**Questions**
[1] List each distinct heading in the text on handling "I can't afford it," counting the title once.
[2] In the text on handling "I can't afford it," what offering was Linda discussing with the potential client?
[3] Write the next part of the text on handling "I can't afford it," picking up after its final sentence.

**Text provided**
=== Begin Enclosure ===

What to do about “I Can’t Afford It”

What to do about “I Can’t Afford It”

Here is a common scenario:  

My client Linda was having a great sales conversation with a potential client for her Big Leap Programme and it was clear just how much this lady would benefit from working with her. But when she asked “would you like to book your first session?” the client said.  “Oh, I would love to…. but I just can’t afford it at the moment”.  And Linda’s heart sank – not because she needed the sale, but because she could see just how much this new business owner would benefit from increased confidence in her pricing and her value.

So Linda asked me “what should I do when that happens?”

And you know, when someone asks me that, if I’m honest, it’s not really a very easy question for me to answer.

You see, while I can give you some advice about what to do when a client says “I can’t afford it”, it is also a bit like closing the stable door after the horse has bolted (to use a uniquely British proverb) and then chasing the horse around the field for half an hour – yes, you might get him back in the stable eventually, but it would have been so much easier if he had never got out in the first place.

So that’s why my first piece of advice in dealing with “I can’t afford it” is to encourage you to commit to mastering your sales conversations so that you simply don’t hear it as often.

So that’s where I’m going to start:

How to Prevent “I Can’t Afford it”

1.  Connect with your Value. 

A large part of the dynamic in a sales conversation is to do with the energy between you and the client.   And so it doesn’t matter how good the rest of the conversation is, if you are not 100% convinced of the value of your service and the transformation that you provide in relation to what you charge, the client will always pick up on the energy of that.   After all, if you don’t believe it why should they?

=== End Enclosure ===

**Dataset extract**

=== Begin Enclosure ===

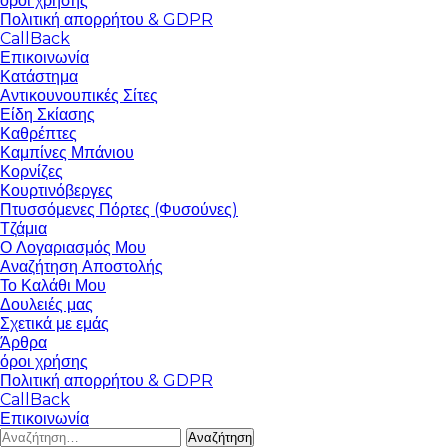
όροι χρήσης
Πολιτική απορρήτου & GDPR
CallBack
Επικοινωνία
Κατάστημα
Αντικουνουπικές Σίτες
Είδη Σκίασης
Καθρέπτες
Καμπίνες Μπάνιου
Κορνίζες
Κουρτινόβεργες
Πτυσσόμενες Πόρτες (Φυσούνες)
Τζάμια
Ο Λογαριασμός Μου
Αναζήτηση Αποστολής
Το Καλάθι Μου
Δουλειές μας
Σχετικά με εμάς
Άρθρα
όροι χρήσης
Πολιτική απορρήτου & GDPR
CallBack
Επικοινωνία
Αναζήτηση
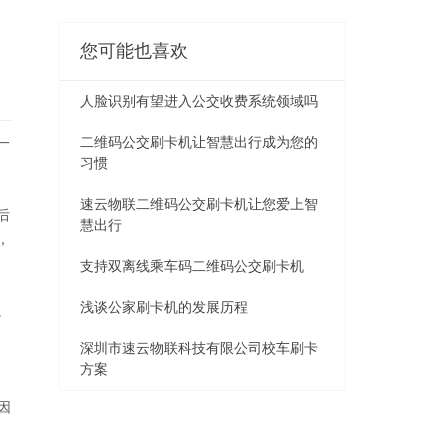
您可能也喜欢
人脸识别有望进入公交收费系统领域吗
二维码公交刷卡机让智慧出行成为您的
一
习惯
速云物联二维码公交刷卡机让您爱上智
后
慧出行
，
支持双离线乘车码二维码公交刷卡机
浅谈公家刷卡机的发展历程
。
深圳市速云物联科技有限公司校车刷卡
方案
因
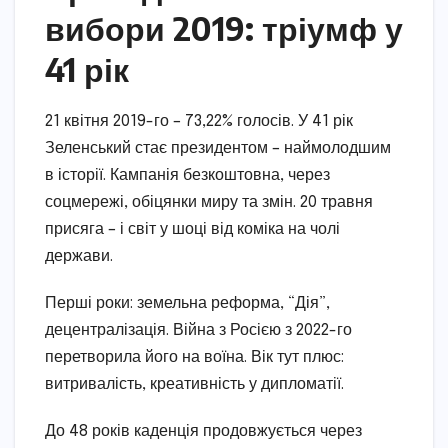
вибори 2019: тріумф у
41 рік
21 квітня 2019-го – 73,22% голосів. У 41 рік
Зеленський стає президентом – наймолодшим
в історії. Кампанія безкоштовна, через
соцмережі, обіцянки миру та змін. 20 травня
присяга – і світ у шоці від коміка на чолі
держави.
Перші роки: земельна реформа, “Дія”,
децентралізація. Війна з Росією з 2022-го
перетворила його на воїна. Вік тут плюс:
витривалість, креативність у дипломатії.
До 48 років каденція продовжується через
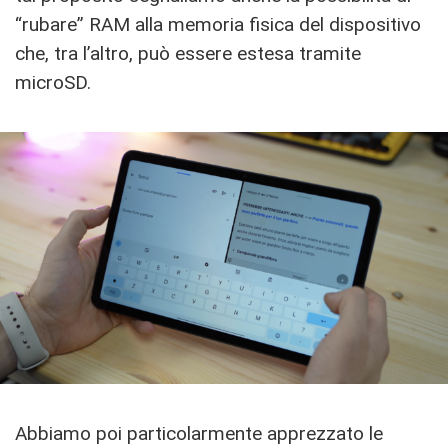
“rubare” RAM alla memoria fisica del dispositivo
che, tra l’altro, può essere estesa tramite
microSD.
Abbiamo poi particolarmente apprezzato le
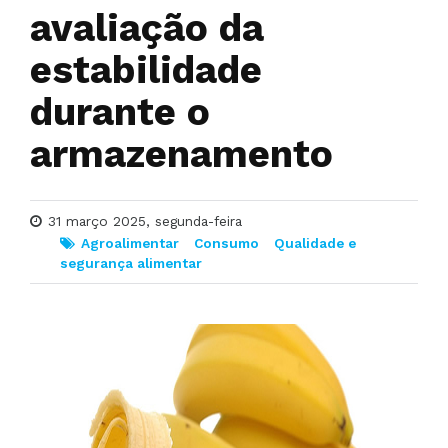
avaliação da
estabilidade
durante o
armazenamento
31 março 2025, segunda-feira
Agroalimentar
Consumo
Qualidade e
segurança alimentar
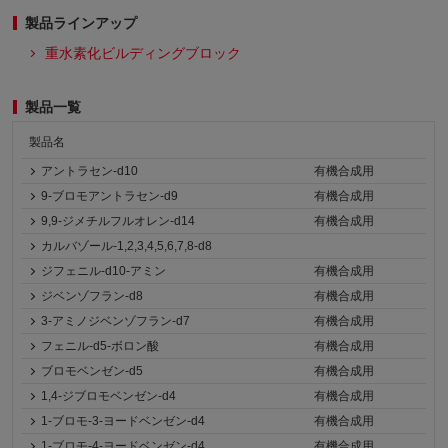
製品ラインアップ
重水素化ビルディングブロック
製品一覧
製品名
アントラセン-d10
有機合成用
9-ブロモアントラセン-d9
有機合成用
9,9-ジメチルフルオレン-d14
有機合成用
カルバゾール-1,2,3,4,5,6,7,8-d8
ジフェニル-d10-アミン
有機合成用
ジベンゾフラン-d8
有機合成用
3-アミノジベンゾフラン-d7
有機合成用
フェニル-d5-ボロン酸
有機合成用
ブロモベンゼン-d5
有機合成用
1,4-ジブロモベンゼン-d4
有機合成用
1-ブロモ-3-ヨードベンゼン-d4
有機合成用
1-ブロモ-4-ヨードベンゼン-d4
有機合成用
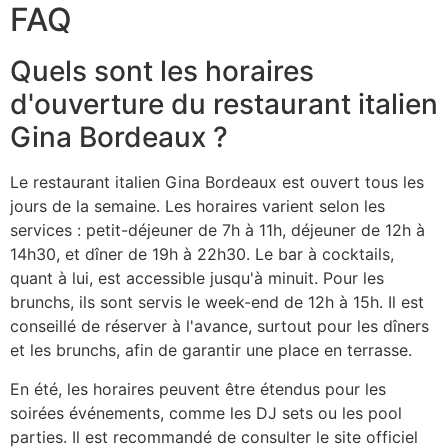
FAQ
Quels sont les horaires
d'ouverture du restaurant italien
Gina Bordeaux ?
Le restaurant italien Gina Bordeaux est ouvert tous les
jours de la semaine. Les horaires varient selon les
services : petit-déjeuner de 7h à 11h, déjeuner de 12h à
14h30, et dîner de 19h à 22h30. Le bar à cocktails,
quant à lui, est accessible jusqu'à minuit. Pour les
brunchs, ils sont servis le week-end de 12h à 15h. Il est
conseillé de réserver à l'avance, surtout pour les dîners
et les brunchs, afin de garantir une place en terrasse.
En été, les horaires peuvent être étendus pour les
soirées événements, comme les DJ sets ou les pool
parties. Il est recommandé de consulter le site officiel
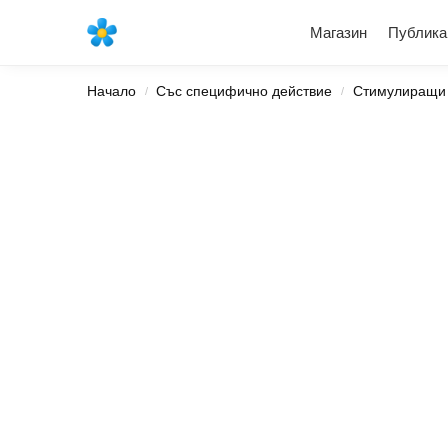
Най-новите продукти
Магазин
Публика
Начало
Със специфично действие
Стимулиращи
/
/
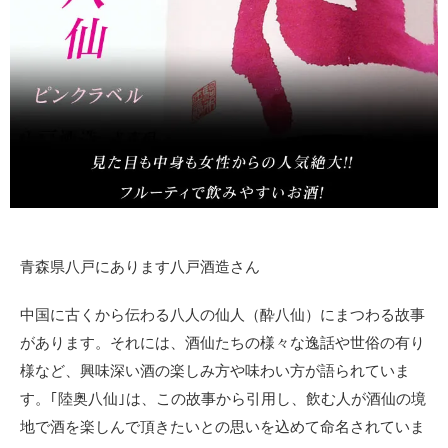
青森県八戸にあります八戸酒造さん
中国に古くから伝わる八人の仙人（酔八仙）にまつわる故事
があります。それには、酒仙たちの様々な逸話や世俗の有り
様など、興味深い酒の楽しみ方や味わい方が語られていま
す。｢陸奥八仙｣は、この故事から引用し、飲む人が酒仙の境
地で酒を楽しんで頂きたいとの思いを込めて命名されていま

=== End Enclosure ===

**Task answers**
[1]
What to do about "I Can't Afford It"
How to Prevent "I Can't Afford it"
1. Connect with your Value.

[2] Her Big Leap Programme.

[3]
2.  Communicate your Value 

Once you’ve got in touch with your value – on a really deep, internal level – the next step is to learn to communicate really clearly the benefits someone will get from working with you, and the impact that will have on their life, business, relationships or happiness.   The decision to work with you might be the best one they ever make,  but if you can’t help demonstrate that for them they might never get to find out.

3.   Follow a Structure 

It is having a structure to your conversations that allows you to really get to know the client, and to know the exact moment to present the value of your work, and in such a way that the client really hears you and “gets” the difference you can help make.  When you learn to do this really well you will be much more likely to hear a “Yes please!, when can I start?” than an “I can’t afford it”. And this why the “7 Steps to Yes!” system is at the core of all my programmes.  If you want to start practising this yourself you can sign up for free at the top right of this page.

How to handle “I Can’t Afford It”

So OK, what if you’ve done all of that to the very best of your ability and the client still tells you they can’t afford to work with you, then what? 

While there is no magic bullet to guarantee you can turn it around at this stage (like I said, I would far rather teach you how to not get this response in the first place), here are a few suggestions that I’d encourage you to try:

1.  Don’t let it be the end of the conversation

First of all, don’t let your heart sink and just give up and end the conversation.   “I can’t afford it” doesn’t automatically mean it’s a “No”.  If you really are committed to serving your clients in the highest way possible then I encourage you to make a decision right now that you will never again let those words mark the end of a conversation with a potential client.

2.   Find out what the real concern is 

When a client says I can’t afford it they are usually saying one of two things:

1.   I really would love to work with you, but I haven’t got the money

OR

2.   I’m just not convinced but I like you and “I can’t afford it” feels more comfortable than just saying “No” to you.

So your job is at this point is to establish which of these it is.   You do that by asking them directly whether the money is the only thing stopping them, or whether there is anything else that might be causing them to hesitate. 

If you’ve developed a good connection by this point then your client should be happy to share what is really behind their “I can’t afford it”.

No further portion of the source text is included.